End of the world?  No, we proceeded with our broken PowerPoint and showed our video clips outside of PowerPoint and lived without answers to all of our audience response slides.  Once back home, I was able to uninstall and reinstall Office 2007 and get things working again (no, repair didn’t work).  I also had an image I could have used to perform a bare metal restore, though I failed to bring it along on my external drive.  It wouldn’t have mattered as I didn’t have an hour or two to wait for a bare metal restore.  I have, however, managed to get the audience response system(the only reason we need to run PowerPoint on a Windows computer) working on Windows running on Parallels on two of our Macs, so I have multiple redundant systems moving forward.

Backing Up With CrashPlan

We moved into our new office in February of 2011.  One of the first things we did was to get our lab back up and running (well, after installing the new fridge to cool my soda).  Having heard good things about CrashPlan, we decided to give it a test run.  The short version of the story is: it’s easy to install, administer, restore from and even easier to migrate to new hardware than I originally anticipated.

Environment

Just a quick review of our environment.
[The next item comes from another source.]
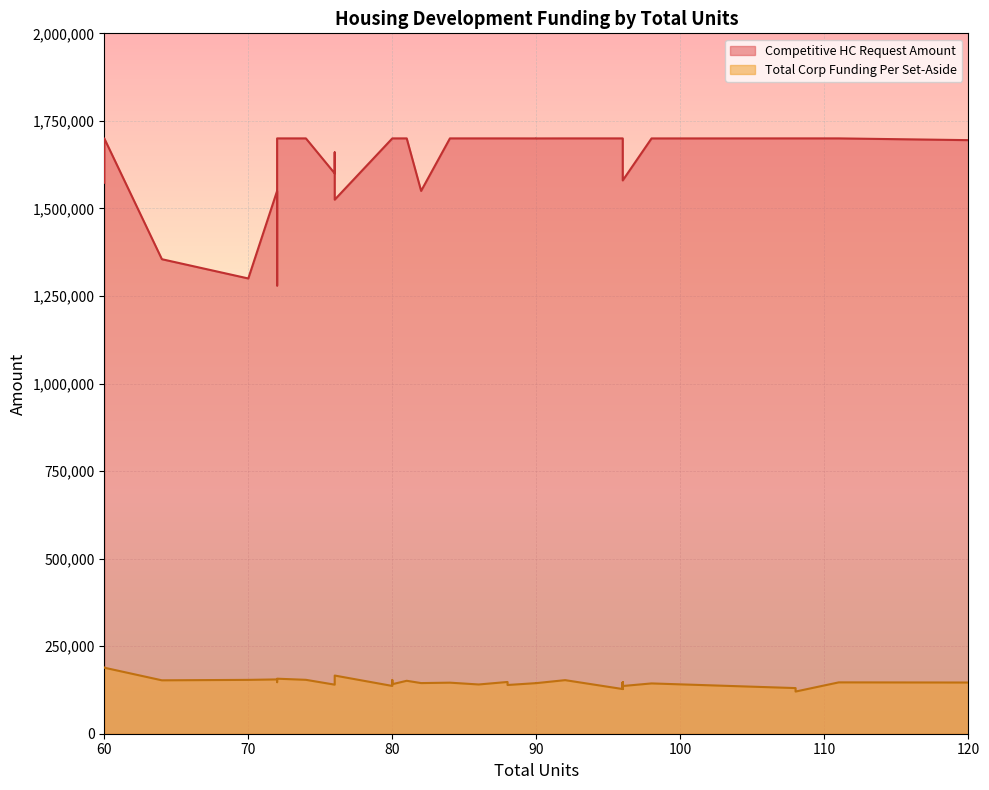

What is the difference between the maximum and minimum values in the Competitive HC Request Amount series?

420000.0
We are backing up 2 Macbook Pro laptops and 1 iMac using the free version of CrashPlan.  We are backing up to a Windows 7 box in our lab with a 16TB Drobo attached to it.  Yes, we could have backed up each laptop to the CrashPlan site and not had to point it to our own server and storage, but where’s the fun in that?  We may add that functionality in the future.

This is not intended as an in-depth review or detailed walk-through of the product.  I was actually impressed with the ease of migrating to a new server and decided to share my experience with the product.

Installation and Use

Installation on all 4 machines (the macs and the backup server) took only minutes and was a simple process.  The initial backup to our local server took the better part of a few days to complete, mostly because one of us actually has some 200+ GB of stuff on his 500 GB drive (I can “name fingers and point names”, but we’ll just say his name rhymes with Wurtis).

Restoring a file was as simple as walking through my filesystem in the CrashPlan GUI and selecting the file to restore, which restores the most recent copy to the Desktop by default, but it is easy to click and change which version and where to restore.  I even did a restore while the backup was still running.

I’ll note here that administration with this version is rather minimal, as it was designed for personal backups, CrashPlan Pro is really where you would go to manage backups for multiple computers.  With the version we have, I can see the status of all 3 laptop backups only if I log into CrashPlan on the backup server, and only get notifications for backups of my own laptop.

Migrating to New Hardware

Ok, so this would not have been a problem I would have to worry about if I had simply enabled the offsite feature and backed up to the CrashPlan site.  However, there would not have been as much to test or play with had we gone that route.

The problem was our backup server which started to flake out on us.  Since it is running on hardware that wasn’t exactly the newest and fastest when we bought it some 3 or 4 years ago, I didn’t even bother trying to spend much time troubleshooting and fixing. I just bought a new box from Fry’s.

Once I had gone through the 5,000 or so windows updates/patches, I installed CrashPlan on the new server, shutdown CrashPlan on the old server and moved the Drobo to the new server.  I was anticipating re-configuring each of the 3 clients to point to the new server and having them re-sync themselves.  I knew they wouldn’t need to start over on the backups since we essentially have the backups seeded on the Drobo.  I was pleasantly surprised to learn that it was even easier than that.  Once I started CrashPlan on the new server, and signed in with the same account as the old server, it showed me both computers the account was assigned to and asked me if I wanted it to take over (adopt) backups for the other computer.  Why yes I do, thank you very much!  That was all it took.  Backups resumed for all 3 clients with no additional configuration needed.

Summary

As I said, easy to install, easy to restore from and even easy to move to new hardware if you’re using the onsite option.